Cholangiocyte organoids can repair bile ducts after transplantation in the human liver

Abstract

Organoid technology holds great promise for regenerative medicine but has not yet been applied to humans. We address this challenge using cholangiocyte organoids in the context of cholangiopathies, which represent a key reason for liver transplantation. Using single-cell RNA sequencing, we show that primary human cholangiocytes display transcriptional diversity that is lost in organoid culture. However, cholangiocyte organoids remain plastic and resume their in vivo signatures when transplanted back in the biliary tree. We then utilize a model of cell engraftment in human livers undergoing ex vivo normothermic perfusion to demonstrate that this property allows extrahepatic organoids to repair human intrahepatic ducts after transplantation. Our results provide proof of principle that cholangiocyte organoids can be used to repair human biliary epithelium.

Fig. 1. Transcriptional profiling of primary cholangiocytes.

(A) Schematic representation of the methodology used for single cell RNA sequencing (scRNAseq). (B) UMAP plot (7295 primary cells, n=10 individuals) illustrating distinct primary cholangiocyte populations in different regions of the biliary tree. (C-D) Immunofluorescence images (C) and UMAP representation of normalized gene expression (D) of primary cholangiocytes illustrating differential expression of representative region markers. Scale bars: 50μm. (E) Heatmap of top 100 differentially expressed genes (DEGs) in pseudotime (Data S2) demonstrating a gradual transition in the transcriptional profile of cholangiocytes between different regions of the biliary tree. PRI, Primary; IHD, IntraHepatic Ducts; CBD, Common Bile Duct; GB, Gallbladder; P, Pangreas; D, Duodenum.

Fig. 2. Cholangiocyte Organoid (CO) identity is controlled by niche stimuli.

(A) UMAP (35,603 cells) of primary cholangiocytes and their corresponding organoids before and after gallbladder bile treatment, illustrating similarities between different region organoids and changes in their signature in response to bile. PRI, Primary; IHD, IntraHepatic Ducts; CBD, Common Bile Duct; GB, Gallbladder; ORG, Organoids; BTO, Bile-Treated Organoids. (B) Heatmap of top 100 Differentially Expressed Genes (DEGs) between primary regions, organoids and BTOs (Data S1–S2), illustrating that organoids lose regional differences and upregulate culture-related genes, but re-acquire gallbladder markers following bile treatment. (C-D) QPCR (C) (n=4 samples per group; center line, median; box, interquartile range (IQR); whiskers, range; housekeeping gene, HMBS; #P>0.05, **P<0.01, ***P<0.001, ****P<0.0001); and immunofluorescence (D) demonstrating upregulation of gallbladder markers and bile acid target genes following treatment with chenodeoxycholic acid (CDA), in the absence of the FXR inhibitor Z-GS. Z-GS, Z-guggulsterone. Scale bars, 50μm.

Fig. 3. Cholangiocyte organoids (COs) rescue cholangiopathy following transplantation and assume an identity corresponding to the site of engraftment.

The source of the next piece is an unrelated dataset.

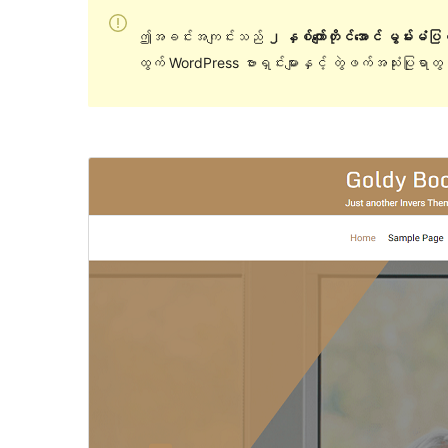
ဤအခင်းအကျင်းသည်
၂ နှစ်ကျော်တိုင်အောင် မွမ်းမံပ
ထွက် WordPress ဗားရှင်းများနှင့် တွဲဖက်အသုံးပြုရာ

(A) Experimental outline schematic. (B) Kaplan-Meier curve (Table S1: number of animals at risk) demonstrating animal rescue following gallbladder organoids injection; P=0.0018(**), log-rank test. (C) Magnetic Resonance Cholangiopancreatography (MRCP) demonstrating rescue of cholangiopathy following organoid injection. (D) Immunofluorescence demonstrating engraftment of Red Fluorescent Protein (RFP)-expressing gallbladder organoids in portal triads, with upregulation of intrahepatic (SOX4) markers. Scale bars; yellow, 50μm; white, 100μm. PV, portal vein.

Fig. 4. Cholangiocyte organoids (COs) engraft in a human liver receiving Normothermic Perfusion (NMP) and improve bile properties.

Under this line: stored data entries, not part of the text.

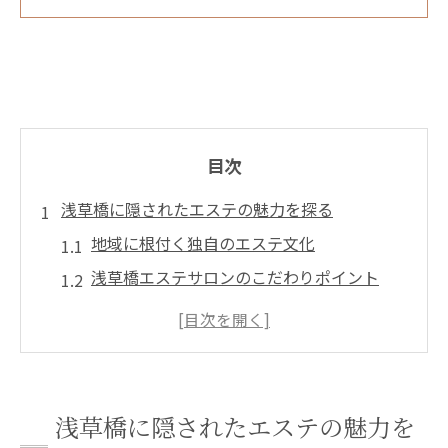
目次
浅草橋に隠されたエステの魅力を探る
地域に根付く独自のエステ文化
浅草橋エステサロンのこだわりポイント
魅力溢れるエステメニューの数々
訪れるたびに新たな発見を
エステサロン選びのポイント
施術後に感じる心身のリフレッシュ
浅草橋に隠されたエステの魅力を
東京都台東区でエステが人気の理由とは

(A) Schematic representation of the technique for organoid injection and (B) photograph of the NMP circuit used. BD, Bile Duct; GB, Gallbladder; HA, Hepatic Artery; PV, Portal Vein; IVC, Inferior Vena Cava; L, Liver RFP, Red Fluorescent Protein; P, pump; O, oxygenator; PRC, Packed Red Cells. (C) Flow cytometry revealing absence of RFP cells in the perfusate. (D) Immunofluorescence revealing engraftment of RFP gallbladder organoids with upregulation of intrahepatic (SOX4) and loss of gallbladder (SOX17) markers. Scale bars, 50μm. (E) Organoid injection improves bile pH and choleresis. ***P<0.001. N=3 NMP livers. Each measurement is represented by a different data point, each organ is represented by a different symbol.